Novel design and in silico optimization of 5-azaquinazoline-based IRAK4 inhibitors using qsar, docking, pharmacokinetics, and molecular dynamics for diffuse large B-Cell lymphoma
Josiah Joseph Isah, Adamu Uzairu, Sani Uba, Muhammad Tukur Ibrahim
Abstract
• A validated QSAR model (R² = 0.83, Q² = 0.74) was developed for 5-azaquinazoline-based IRAK4 inhibitors. • Compound 15 was optimized via ligand-based design to yield derivative 15b. • Compound 15b showed strong binding affinity (–11.5 kcal/mol) and high predicted potency. • ADMET analysis confirmed favourable absorption, drug-likeness, and non-mutagenicity. • MD simulations and MM-GBSA (–84.52 kcal/mol) confirmed stable and enhanced protein–ligand binding. • Compound 15b is proposed as a promising candidate for DLBCL-targeted therapy. Interleukin-1 receptor-associated kinase 4 (IRAK4) is a pivotal node in the MYD88–NF-κB signalling cascade, often dysregulated in diffuse large B-cell lymphoma (DLBCL).

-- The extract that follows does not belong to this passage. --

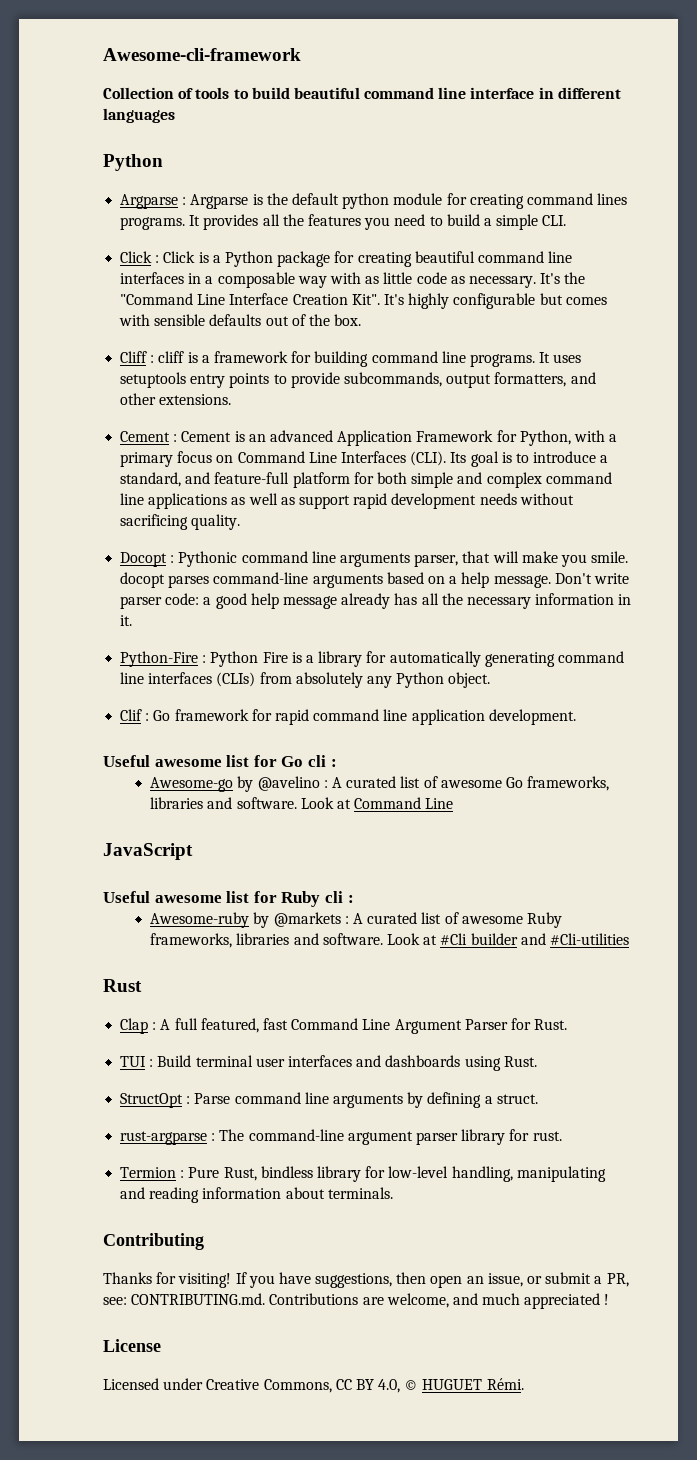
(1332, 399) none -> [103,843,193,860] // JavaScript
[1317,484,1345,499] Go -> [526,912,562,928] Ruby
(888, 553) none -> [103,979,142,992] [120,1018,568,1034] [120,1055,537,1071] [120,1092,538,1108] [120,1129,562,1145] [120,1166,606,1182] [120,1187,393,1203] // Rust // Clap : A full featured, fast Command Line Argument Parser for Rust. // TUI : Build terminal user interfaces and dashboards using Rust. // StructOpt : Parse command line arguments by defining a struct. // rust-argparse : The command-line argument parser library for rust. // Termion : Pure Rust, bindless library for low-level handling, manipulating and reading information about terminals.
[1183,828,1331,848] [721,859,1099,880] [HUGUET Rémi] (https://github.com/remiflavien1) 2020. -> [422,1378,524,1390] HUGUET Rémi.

In this study, a series of 5-azaquinazoline derivatives were evaluated as potential IRAK4 inhibitors using a fully integrated computational workflow. A statistically robust QSAR model (R² = 0.83, Q²_LOO = 0.74, CCC = 0.86) identified four key descriptors influencing bioactivity, offering interpretability and strong predictive reliability. Molecular docking revealed Compound 15 as a lead candidate with a binding affinity of –9.7 kcal/mol and high predicted potency. Scaffold optimization yielded Compound 15b, which surpassed the reference inhibitor ND-2158 in binding strength (–11.5 kcal/mol), drug-likeness, and synthetic accessibility. ADMET predictions confirmed favourable absorption, metabolic stability, and non-mutagenicity. Molecular dynamics simulations over 100 ns demonstrated stable protein-ligand interactions, while MM-GBSA binding free energy calculations validated its enhanced affinity (–84.52 kcal/mol vs. –57.86 kcal/mol for ND-2158). These results position Compound 15b as a promising 5-azaquinazoline-based IRAK4 inhibitor with potential for further development in DLBCL therapy.